#### Exercise
The records below are to be restated word for word, with every picture left out.

#### Saved entries

◆ ◆ ◆

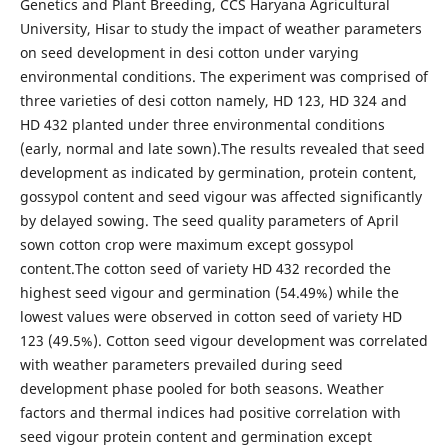
Genetics and Plant Breeding, CCS Haryana Agricultural
University, Hisar to study the impact of weather parameters
on seed development in desi cotton under varying
environmental conditions. The experiment was comprised of
three varieties of desi cotton namely, HD 123, HD 324 and
HD 432 planted under three environmental conditions
(early, normal and late sown).The results revealed that seed
development as indicated by germination, protein content,
gossypol content and seed vigour was affected significantly
by delayed sowing. The seed quality parameters of April
sown cotton crop were maximum except gossypol
content.The cotton seed of variety HD 432 recorded the
highest seed vigour and germination (54.49%) while the
lowest values were observed in cotton seed of variety HD
123 (49.5%). Cotton seed vigour development was correlated
with weather parameters prevailed during seed
development phase pooled for both seasons. Weather
factors and thermal indices had positive correlation with
seed vigour protein content and germination except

◆ ◆ ◆

#### Answer box
Genetics and Plant Breeding, CCS Haryana Agricultural
University, Hisar to study the impact of weather parameters
on seed development in desi cotton under varying
environmental conditions. The experiment was comprised of
three varieties of desi cotton namely, HD 123, HD 324 and
HD 432 planted under three environmental conditions
(early, normal and late sown).The results revealed that seed
development as indicated by germination, protein content,
gossypol content and seed vigour was affected significantly
by delayed sowing. The seed quality parameters of April
sown cotton crop were maximum except gossypol
content.The cotton seed of variety HD 432 recorded the
highest seed vigour and germination (54.49%) while the
lowest values were observed in cotton seed of variety HD
123 (49.5%). Cotton seed vigour development was correlated
with weather parameters prevailed during seed
development phase pooled for both seasons. Weather
factors and thermal indices had positive correlation with
seed vigour protein content and germination except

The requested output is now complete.